The beginning chapters of Desperation might seem to be an exploration in past successes. Stephen King has take a young, gifted child (as in The Shining
), a writer afraid of losing his artistic worth (Misery
, The Dark Half
), a psychotic cop (The Dead Zone
, Rose Madder
), and a small town in which everthing's suddenly gone wrong (‘Salem’s Lot
, among many others), and thrown them all together to see what would happen. Readers may sense that King's newest is just a rehash of the old.
But those readers would be wrong. Desperation is unlike any novel King has ever written, and is perhaps one of his most ambitious achievements.

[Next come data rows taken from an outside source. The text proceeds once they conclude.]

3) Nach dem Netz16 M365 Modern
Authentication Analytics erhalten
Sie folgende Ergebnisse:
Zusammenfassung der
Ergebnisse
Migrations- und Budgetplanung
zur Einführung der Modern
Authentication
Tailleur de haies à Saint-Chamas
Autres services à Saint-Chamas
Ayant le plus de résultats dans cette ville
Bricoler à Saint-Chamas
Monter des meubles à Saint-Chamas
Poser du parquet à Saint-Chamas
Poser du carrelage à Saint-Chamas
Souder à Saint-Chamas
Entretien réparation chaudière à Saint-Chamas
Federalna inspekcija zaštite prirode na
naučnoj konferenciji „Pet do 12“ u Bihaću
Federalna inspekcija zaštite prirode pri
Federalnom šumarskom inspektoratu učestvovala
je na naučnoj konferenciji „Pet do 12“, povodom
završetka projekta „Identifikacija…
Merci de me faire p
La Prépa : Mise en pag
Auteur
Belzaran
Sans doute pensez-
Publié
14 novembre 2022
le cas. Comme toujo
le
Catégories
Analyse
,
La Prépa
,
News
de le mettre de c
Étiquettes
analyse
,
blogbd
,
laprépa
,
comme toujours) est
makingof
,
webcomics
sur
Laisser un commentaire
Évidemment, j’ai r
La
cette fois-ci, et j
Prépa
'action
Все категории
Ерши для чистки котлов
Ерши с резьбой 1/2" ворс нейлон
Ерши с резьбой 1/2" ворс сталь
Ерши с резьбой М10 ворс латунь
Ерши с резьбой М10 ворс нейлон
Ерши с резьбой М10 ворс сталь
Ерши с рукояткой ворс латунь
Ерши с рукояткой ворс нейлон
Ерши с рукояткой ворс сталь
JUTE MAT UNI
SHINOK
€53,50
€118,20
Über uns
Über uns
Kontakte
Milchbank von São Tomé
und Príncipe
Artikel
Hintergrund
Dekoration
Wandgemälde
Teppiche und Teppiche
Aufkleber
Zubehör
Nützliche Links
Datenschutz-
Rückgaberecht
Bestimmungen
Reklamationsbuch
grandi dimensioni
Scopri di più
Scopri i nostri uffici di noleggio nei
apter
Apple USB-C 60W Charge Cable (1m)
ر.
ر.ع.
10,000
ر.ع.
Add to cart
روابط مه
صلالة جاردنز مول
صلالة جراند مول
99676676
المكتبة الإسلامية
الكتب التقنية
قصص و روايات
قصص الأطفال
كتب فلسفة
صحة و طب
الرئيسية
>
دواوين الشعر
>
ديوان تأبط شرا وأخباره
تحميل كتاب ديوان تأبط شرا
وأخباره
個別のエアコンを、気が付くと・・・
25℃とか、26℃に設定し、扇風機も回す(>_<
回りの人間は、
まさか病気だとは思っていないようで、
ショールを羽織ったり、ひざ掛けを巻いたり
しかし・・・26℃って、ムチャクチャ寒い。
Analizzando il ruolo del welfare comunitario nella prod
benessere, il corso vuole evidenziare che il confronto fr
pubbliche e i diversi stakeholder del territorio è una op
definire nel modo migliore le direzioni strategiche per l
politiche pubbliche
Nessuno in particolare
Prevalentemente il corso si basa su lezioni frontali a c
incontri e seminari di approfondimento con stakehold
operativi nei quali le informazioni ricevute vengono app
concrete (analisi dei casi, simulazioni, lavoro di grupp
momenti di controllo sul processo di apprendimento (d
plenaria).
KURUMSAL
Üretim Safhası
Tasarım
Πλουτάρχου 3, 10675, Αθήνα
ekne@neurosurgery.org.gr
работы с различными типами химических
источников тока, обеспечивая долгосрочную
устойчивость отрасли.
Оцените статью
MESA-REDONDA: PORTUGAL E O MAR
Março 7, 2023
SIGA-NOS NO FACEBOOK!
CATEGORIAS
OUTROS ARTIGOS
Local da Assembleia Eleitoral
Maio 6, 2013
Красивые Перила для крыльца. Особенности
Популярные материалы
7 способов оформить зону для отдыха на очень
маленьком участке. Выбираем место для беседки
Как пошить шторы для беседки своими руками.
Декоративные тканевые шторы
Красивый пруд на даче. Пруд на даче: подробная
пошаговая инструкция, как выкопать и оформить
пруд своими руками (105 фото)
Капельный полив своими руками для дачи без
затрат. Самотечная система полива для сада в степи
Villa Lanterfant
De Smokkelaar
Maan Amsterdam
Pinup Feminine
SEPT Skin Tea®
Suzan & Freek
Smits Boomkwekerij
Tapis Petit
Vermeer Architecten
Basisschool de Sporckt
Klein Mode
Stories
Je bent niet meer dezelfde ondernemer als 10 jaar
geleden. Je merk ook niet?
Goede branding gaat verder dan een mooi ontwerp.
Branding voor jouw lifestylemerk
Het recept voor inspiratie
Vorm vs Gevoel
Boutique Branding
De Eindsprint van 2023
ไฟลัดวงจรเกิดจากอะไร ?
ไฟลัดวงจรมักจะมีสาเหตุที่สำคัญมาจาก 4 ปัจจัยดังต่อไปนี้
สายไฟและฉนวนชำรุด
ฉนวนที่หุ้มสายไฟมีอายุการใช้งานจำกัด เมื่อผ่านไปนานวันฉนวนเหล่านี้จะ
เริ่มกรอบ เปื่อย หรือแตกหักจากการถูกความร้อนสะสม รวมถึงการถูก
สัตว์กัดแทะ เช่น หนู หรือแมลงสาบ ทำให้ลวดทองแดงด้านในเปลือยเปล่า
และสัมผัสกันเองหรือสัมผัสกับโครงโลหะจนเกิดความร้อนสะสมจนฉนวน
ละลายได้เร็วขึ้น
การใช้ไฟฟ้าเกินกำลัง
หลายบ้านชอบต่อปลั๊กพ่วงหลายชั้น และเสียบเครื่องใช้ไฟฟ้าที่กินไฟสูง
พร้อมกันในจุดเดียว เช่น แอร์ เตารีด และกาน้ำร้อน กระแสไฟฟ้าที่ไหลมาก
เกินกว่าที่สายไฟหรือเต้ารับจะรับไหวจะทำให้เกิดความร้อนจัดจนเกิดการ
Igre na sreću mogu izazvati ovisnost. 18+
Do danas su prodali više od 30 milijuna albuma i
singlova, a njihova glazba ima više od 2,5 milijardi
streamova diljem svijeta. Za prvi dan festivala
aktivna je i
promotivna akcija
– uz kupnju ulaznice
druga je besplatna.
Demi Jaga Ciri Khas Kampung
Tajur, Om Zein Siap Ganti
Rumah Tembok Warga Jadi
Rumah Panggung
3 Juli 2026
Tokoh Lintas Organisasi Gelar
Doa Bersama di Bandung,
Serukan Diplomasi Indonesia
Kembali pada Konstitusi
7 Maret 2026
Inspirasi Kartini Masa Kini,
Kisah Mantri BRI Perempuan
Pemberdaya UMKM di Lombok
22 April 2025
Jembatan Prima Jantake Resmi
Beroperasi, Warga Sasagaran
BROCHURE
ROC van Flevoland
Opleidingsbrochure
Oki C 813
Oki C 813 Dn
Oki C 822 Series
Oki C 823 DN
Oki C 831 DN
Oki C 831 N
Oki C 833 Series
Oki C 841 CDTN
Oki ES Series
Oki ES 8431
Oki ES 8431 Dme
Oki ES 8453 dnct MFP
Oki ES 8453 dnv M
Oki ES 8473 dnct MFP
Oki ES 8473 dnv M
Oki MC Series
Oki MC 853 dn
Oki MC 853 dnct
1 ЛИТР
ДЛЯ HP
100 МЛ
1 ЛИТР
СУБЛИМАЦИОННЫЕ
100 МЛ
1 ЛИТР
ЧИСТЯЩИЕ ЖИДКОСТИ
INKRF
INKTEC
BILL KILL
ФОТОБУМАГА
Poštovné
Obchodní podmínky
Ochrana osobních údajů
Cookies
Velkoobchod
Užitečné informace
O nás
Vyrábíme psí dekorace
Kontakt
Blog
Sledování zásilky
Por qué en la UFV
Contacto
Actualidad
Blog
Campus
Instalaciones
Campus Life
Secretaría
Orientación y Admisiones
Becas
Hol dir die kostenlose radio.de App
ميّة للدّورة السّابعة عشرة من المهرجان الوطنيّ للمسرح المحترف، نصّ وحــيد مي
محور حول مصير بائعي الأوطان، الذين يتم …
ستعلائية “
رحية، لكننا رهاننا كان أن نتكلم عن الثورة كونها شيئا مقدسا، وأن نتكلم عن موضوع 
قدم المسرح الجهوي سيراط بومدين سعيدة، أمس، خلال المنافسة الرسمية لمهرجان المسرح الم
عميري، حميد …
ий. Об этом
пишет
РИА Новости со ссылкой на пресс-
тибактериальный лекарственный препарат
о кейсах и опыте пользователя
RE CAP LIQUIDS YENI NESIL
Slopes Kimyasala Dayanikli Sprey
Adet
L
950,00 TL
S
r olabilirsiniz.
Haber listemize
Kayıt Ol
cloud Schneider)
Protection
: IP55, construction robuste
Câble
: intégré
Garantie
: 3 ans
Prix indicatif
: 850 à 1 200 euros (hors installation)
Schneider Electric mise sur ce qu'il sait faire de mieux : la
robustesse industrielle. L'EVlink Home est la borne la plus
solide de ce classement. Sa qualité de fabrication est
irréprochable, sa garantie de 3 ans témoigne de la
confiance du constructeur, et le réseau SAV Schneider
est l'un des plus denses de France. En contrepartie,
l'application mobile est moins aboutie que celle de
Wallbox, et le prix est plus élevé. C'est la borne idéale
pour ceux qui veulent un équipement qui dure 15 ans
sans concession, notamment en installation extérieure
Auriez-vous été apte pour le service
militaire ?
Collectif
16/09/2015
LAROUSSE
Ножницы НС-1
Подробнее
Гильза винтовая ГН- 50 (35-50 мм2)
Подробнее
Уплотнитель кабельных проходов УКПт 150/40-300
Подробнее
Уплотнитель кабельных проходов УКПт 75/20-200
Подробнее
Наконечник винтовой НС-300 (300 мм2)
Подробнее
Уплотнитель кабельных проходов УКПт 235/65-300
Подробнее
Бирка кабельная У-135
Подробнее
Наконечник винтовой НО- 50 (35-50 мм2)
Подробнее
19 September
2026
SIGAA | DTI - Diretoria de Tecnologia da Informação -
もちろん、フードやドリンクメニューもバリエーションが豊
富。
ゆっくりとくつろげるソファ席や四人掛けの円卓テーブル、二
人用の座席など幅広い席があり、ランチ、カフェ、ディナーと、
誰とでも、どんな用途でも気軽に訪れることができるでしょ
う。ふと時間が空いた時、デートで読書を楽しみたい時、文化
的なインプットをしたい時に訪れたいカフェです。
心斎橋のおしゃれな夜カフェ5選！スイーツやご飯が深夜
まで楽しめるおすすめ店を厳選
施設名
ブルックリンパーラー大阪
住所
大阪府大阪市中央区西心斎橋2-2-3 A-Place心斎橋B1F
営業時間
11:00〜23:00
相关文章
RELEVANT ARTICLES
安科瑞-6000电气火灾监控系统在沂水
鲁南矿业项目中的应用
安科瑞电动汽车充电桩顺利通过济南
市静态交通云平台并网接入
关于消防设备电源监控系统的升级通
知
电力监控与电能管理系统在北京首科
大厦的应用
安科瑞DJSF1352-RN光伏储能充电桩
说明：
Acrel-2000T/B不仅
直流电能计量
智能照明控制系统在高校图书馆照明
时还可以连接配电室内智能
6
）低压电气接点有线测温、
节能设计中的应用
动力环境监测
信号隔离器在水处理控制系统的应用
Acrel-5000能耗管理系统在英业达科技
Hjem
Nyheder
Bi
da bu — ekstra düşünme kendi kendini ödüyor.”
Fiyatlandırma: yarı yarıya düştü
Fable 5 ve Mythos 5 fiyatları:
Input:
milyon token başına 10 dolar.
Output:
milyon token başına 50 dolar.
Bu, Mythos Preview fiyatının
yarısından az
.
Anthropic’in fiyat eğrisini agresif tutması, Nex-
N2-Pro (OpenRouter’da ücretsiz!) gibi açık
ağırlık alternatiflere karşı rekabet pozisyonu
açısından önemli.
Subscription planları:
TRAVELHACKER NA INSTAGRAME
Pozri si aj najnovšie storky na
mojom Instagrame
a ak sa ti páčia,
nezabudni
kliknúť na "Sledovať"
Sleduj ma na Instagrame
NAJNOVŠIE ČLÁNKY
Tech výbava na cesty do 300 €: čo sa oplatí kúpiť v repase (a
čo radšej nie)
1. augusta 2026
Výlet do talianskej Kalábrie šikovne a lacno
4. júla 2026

The novel concerns the small desert mining town of Desperation, Nevada (a long cry from the New England in which he usually dwells). The town should be booming: the mining corporation in Desperation has recently discovered a new way to drudge copper from old mines, creating dozens of new jobs and boosting the local economy. But the town is far from booming. The town is completely dead. Well, maybe not completely. But as the travellers who accidentally veer into the path of Desperation discover, a ghost town would have been a million times better. The small group trapped in Desperation gradually learn that a recent mining expedition has uncovered something sinister: an old well which has for over a hundred years been the prison of an evil force known as Tak, a type of dicorperal demon that feeds off the living energy of humans. Now Tak is free, and seeks to inhabit the bodies of the surviving residents, causing mayhem and mass destruction wherever it chooses. But one of the prisoners of Desperation is David Carver, an eleven year old boy who has a special relationship with God. And God, like Tak, must work through people to do His will, no matter how cruel it might seem. It is through David that all hope of escape relies, and it is with God that all the sins of Desperation must be resolved. A remarkable and entirely unique novel, Desperation is Stephen King at his strongest. His down-and-out scariest novel since The Dark Half
, he literally packs the novel with ominous armies of coyotes, spiders, and scorpions. Though terrifying, here King is reliant more on the Bible than Lovecraft or Poe, and he rises to the task with ease. A tale of hope and horror, of revulsion and revelation, King's latest will leave you desperate for more.